## [本文]
Analog Devices(ADI)は、入力電圧範囲が10〜72VのDC-DCコントローラー「LTC7821」を発表した。スイッチドキャパシター回路と同期整流式降圧DC-DCコントローラー回路を組み合わせ、1チップにした製品で、従来に比べて実装面積を最大50%低減できる。
Analog Devicesの日本法人アナログ・デバイセズ(以下、ADI)は2018年1月12日、10〜72Vの広い入力範囲を持つ降圧同期DC-DCコントローラー「LTC7821」を発表した。出力電圧範囲は0.9〜33.5Vで、出力電力は最大500W。主に、48Vのバス電圧を使用するテレコム、データ通信、データセンターなどの他、中間バスコンバーター、高電流電力供給システムといった用途に向ける。

コレクションから抜粋した行:
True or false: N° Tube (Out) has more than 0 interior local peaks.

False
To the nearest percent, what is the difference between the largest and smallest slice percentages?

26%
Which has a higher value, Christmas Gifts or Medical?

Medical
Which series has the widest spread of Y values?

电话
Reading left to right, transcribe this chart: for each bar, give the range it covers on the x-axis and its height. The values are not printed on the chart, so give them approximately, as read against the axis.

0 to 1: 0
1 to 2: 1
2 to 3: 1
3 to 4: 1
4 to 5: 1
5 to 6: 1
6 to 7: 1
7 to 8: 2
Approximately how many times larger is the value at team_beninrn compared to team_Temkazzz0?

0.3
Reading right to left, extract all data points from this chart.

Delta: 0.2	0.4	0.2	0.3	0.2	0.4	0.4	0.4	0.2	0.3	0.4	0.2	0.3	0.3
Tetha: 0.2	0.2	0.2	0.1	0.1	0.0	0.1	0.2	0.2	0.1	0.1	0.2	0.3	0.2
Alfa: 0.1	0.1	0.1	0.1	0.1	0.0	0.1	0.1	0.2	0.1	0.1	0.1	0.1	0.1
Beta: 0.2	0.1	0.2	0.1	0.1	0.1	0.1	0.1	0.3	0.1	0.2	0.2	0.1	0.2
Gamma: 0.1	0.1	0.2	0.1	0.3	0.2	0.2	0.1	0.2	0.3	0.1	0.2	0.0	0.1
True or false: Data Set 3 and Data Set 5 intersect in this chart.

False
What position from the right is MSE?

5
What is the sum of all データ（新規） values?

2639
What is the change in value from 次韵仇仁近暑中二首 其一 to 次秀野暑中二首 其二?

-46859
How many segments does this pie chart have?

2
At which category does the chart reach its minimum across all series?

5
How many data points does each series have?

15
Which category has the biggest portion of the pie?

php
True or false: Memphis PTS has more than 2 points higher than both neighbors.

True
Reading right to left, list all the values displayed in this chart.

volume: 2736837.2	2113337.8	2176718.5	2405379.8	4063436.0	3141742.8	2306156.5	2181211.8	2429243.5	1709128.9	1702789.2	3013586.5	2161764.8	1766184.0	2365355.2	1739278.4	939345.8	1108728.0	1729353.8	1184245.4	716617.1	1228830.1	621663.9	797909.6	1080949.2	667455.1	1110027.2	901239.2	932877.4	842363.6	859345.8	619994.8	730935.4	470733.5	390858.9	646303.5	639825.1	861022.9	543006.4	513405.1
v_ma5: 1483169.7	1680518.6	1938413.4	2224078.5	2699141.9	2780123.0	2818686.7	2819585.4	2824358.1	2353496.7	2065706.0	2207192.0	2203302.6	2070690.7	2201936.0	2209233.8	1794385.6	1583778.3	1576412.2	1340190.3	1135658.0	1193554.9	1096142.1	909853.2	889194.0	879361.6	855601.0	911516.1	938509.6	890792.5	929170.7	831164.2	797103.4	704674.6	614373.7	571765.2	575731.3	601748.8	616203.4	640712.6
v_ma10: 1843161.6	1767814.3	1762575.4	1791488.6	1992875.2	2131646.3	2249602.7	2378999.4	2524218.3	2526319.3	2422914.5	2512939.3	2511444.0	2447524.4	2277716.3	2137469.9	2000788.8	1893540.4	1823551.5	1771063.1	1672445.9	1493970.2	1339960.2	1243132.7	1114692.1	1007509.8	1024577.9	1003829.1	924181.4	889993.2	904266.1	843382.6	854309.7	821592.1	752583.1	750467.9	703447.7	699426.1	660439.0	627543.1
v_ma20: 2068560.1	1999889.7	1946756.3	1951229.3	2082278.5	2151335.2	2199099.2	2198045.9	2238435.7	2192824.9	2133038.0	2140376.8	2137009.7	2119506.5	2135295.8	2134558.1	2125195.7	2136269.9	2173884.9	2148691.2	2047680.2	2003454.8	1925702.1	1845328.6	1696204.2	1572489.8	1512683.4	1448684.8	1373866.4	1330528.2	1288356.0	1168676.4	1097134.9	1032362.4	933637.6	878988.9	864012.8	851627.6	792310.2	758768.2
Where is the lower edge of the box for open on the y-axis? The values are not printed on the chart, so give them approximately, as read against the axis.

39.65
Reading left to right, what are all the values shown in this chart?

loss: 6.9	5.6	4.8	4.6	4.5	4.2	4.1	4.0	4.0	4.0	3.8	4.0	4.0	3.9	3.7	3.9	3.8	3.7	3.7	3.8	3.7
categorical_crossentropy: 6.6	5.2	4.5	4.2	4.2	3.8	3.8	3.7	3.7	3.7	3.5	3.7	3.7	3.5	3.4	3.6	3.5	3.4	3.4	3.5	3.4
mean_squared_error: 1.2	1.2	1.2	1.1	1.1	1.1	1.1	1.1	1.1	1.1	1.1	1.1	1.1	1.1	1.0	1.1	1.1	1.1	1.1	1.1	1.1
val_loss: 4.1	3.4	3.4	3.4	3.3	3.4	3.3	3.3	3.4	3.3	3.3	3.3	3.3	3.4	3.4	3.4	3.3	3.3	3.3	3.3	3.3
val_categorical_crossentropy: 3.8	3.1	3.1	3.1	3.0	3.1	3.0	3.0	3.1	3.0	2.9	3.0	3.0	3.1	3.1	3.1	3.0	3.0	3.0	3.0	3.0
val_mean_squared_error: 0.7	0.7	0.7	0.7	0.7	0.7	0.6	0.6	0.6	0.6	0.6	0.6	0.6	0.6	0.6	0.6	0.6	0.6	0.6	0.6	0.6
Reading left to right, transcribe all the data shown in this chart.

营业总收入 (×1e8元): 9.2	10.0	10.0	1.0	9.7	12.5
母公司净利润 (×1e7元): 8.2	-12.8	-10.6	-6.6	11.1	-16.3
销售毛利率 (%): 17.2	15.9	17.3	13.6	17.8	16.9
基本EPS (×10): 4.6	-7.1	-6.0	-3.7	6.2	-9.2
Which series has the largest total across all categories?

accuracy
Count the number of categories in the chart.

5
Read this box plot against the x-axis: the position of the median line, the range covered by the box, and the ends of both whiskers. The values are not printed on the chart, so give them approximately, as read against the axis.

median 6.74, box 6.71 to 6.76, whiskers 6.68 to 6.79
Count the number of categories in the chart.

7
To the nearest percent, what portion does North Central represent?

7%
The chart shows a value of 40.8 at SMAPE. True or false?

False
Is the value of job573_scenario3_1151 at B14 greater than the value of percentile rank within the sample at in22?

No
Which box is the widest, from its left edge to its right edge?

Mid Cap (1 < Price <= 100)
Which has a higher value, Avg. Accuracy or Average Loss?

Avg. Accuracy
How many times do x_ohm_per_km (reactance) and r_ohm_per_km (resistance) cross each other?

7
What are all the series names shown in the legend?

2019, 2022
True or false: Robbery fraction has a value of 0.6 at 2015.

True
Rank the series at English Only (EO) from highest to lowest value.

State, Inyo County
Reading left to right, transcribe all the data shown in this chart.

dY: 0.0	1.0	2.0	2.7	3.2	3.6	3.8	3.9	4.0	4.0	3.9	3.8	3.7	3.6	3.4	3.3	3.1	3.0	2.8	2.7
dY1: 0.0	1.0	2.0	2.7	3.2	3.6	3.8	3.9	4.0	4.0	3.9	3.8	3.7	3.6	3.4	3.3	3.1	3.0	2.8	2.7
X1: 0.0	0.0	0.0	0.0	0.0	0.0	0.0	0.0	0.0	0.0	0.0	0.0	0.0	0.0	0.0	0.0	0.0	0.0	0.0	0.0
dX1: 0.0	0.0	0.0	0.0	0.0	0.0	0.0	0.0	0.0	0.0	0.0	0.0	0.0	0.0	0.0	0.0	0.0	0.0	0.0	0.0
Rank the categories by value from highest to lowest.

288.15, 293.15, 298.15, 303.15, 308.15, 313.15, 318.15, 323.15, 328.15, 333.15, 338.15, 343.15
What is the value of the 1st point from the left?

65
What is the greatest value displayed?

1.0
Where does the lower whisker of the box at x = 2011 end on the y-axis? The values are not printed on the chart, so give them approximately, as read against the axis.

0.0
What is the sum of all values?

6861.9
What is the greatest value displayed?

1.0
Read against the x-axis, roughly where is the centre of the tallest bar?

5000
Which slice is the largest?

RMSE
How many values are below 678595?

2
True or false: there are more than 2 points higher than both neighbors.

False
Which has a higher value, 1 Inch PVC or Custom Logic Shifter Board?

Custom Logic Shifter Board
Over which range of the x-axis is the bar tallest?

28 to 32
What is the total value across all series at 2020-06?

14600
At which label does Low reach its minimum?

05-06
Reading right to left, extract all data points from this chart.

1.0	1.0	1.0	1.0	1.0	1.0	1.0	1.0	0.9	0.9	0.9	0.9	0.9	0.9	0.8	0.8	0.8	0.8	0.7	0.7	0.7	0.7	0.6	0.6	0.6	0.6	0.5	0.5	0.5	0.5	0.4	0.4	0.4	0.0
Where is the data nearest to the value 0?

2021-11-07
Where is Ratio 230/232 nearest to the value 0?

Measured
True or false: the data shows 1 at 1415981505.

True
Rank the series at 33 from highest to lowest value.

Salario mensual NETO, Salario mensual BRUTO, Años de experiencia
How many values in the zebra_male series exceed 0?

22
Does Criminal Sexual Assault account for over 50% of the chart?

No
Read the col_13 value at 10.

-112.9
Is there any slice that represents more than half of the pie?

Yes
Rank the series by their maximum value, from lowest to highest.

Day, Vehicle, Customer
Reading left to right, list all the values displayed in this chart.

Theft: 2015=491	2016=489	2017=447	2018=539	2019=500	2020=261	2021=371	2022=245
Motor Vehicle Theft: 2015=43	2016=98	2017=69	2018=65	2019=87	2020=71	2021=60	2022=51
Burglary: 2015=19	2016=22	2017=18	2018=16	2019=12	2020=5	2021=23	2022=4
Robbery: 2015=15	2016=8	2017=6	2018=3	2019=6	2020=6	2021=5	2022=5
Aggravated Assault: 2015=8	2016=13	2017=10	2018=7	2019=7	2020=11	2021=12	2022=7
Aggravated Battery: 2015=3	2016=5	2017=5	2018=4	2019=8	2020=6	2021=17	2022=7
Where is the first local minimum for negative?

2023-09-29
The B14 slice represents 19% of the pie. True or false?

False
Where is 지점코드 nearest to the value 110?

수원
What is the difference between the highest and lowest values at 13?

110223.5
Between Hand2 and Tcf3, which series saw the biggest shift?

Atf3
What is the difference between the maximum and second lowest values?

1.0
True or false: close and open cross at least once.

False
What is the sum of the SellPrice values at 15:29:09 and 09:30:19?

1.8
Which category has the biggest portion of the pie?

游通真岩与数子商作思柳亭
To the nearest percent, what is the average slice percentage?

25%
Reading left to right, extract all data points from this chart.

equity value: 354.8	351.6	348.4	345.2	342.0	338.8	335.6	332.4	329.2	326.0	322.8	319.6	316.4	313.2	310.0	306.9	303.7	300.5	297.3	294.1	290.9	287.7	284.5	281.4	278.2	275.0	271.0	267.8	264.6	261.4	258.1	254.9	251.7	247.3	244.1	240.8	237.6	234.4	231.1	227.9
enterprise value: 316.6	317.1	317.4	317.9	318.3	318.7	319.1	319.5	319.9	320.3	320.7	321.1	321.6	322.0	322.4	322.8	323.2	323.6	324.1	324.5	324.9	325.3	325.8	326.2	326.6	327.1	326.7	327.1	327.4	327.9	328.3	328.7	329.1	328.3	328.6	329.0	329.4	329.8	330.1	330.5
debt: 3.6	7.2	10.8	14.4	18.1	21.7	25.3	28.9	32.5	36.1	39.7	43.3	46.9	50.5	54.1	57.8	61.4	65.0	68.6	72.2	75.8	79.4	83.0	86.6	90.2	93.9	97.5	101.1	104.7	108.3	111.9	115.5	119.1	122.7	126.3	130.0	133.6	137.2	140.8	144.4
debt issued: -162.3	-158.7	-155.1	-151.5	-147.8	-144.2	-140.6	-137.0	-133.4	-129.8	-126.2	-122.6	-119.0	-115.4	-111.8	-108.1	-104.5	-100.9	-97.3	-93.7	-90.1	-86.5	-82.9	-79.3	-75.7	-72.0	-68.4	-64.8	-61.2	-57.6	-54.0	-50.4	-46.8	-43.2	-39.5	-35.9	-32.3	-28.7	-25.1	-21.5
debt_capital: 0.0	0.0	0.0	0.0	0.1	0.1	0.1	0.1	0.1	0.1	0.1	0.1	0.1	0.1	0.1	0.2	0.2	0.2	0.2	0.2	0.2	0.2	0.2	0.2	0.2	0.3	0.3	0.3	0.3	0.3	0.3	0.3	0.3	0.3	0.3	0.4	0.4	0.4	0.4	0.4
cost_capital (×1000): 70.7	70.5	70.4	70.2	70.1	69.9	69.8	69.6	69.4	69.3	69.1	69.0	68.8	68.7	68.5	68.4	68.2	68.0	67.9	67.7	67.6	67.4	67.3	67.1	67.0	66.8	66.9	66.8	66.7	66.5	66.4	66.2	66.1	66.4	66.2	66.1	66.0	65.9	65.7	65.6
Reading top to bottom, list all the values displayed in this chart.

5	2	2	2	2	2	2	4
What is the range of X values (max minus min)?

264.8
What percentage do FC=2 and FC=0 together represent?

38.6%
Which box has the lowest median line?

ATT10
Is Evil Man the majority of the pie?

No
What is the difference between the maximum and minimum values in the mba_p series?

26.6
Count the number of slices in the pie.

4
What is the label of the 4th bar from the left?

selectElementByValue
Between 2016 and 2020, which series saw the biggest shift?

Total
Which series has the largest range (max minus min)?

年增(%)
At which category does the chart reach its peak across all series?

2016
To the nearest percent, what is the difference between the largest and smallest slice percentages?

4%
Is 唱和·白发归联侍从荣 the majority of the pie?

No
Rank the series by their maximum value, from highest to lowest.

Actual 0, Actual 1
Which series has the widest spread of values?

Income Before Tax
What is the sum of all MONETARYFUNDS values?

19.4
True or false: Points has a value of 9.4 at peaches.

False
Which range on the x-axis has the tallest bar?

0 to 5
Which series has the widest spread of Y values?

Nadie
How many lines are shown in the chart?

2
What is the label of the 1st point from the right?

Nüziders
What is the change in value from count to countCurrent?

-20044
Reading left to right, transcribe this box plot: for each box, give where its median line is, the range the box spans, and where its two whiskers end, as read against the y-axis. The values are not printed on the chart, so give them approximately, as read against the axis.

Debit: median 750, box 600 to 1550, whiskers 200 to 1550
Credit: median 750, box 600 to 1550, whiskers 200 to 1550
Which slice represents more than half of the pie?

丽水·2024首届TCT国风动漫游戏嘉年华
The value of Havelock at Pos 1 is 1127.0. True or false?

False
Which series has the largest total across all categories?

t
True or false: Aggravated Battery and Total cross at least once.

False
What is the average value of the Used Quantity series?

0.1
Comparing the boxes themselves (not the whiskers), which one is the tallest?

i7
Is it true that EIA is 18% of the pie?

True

## [課題 1]
次の(a)〜(c)がLTC7821の記事の内容と合うかどうか、それぞれ「はい」か「いいえ」で答え、根拠となる記事の語句をそのまま引用せよ。(a) 出力電力は最大500Wである。(b) 入力電圧範囲は0.9〜33.5Vである。(c) 従来に比べて実装面積を最大70%低減できる。
## [課題 2]
LTC7821の記事によると、アナログ・デバイセズがLTC7821を発表したのはいつか。
## [課題 3]
LTC7821の記事の続きを、最後の文の後から書き進めよ。
これらの行は本文とは別の出典から取ったものだ。

## [解答欄 1]
(a) はい。「出力電力は最大500W」
(b) いいえ。「10〜72Vの広い入力範囲を持つ」
(c) いいえ。「実装面積を最大50%低減できる」

## [解答欄 2]
2018年1月12日。

## [解答欄 3]
LTC7821の最大の特長は、スイッチドキャパシター回路と同期整流式降圧DC-DCコントローラー回路を組み合わせて1つの回路にしたことだ。ADIはこれを「ハイブリッド降圧同期コントローラー」と呼ぶ。
この“ハイブリッド回路構成”により、48Vから3.3Vや1.2Vに1つの回路で降圧できる上に、基板上の実装面積が従来の最大50%にまで小型化できるようになるという。
48Vから、ロジックICなどの駆動電圧である1.2Vや3.3Vなどに降圧するには、いったん5〜12Vの中間電位に降圧し、それをさらに目的の電圧に降圧するのが一般的だ。ただ、この方法だと基板サイズがかなり大きくなり、ノイズも増加する。
実はLTC7821も、スイッチドキャパシター回路でいったん中間電位を作り、その後DC-DCコントローラー回路で任意の電圧まで降圧する仕組みになっている。その意味では従来と同様だが、回路としては1つなので、小型化が可能になる。
スイッチドキャパシター回路で中間電位に降圧するので、DC-DCコントローラー回路のMOSFETにかかるストレスが軽減されることも利点である。高価な高耐圧MOSFETではなく、比較的安価なMOSFETを使えるようになるからだ。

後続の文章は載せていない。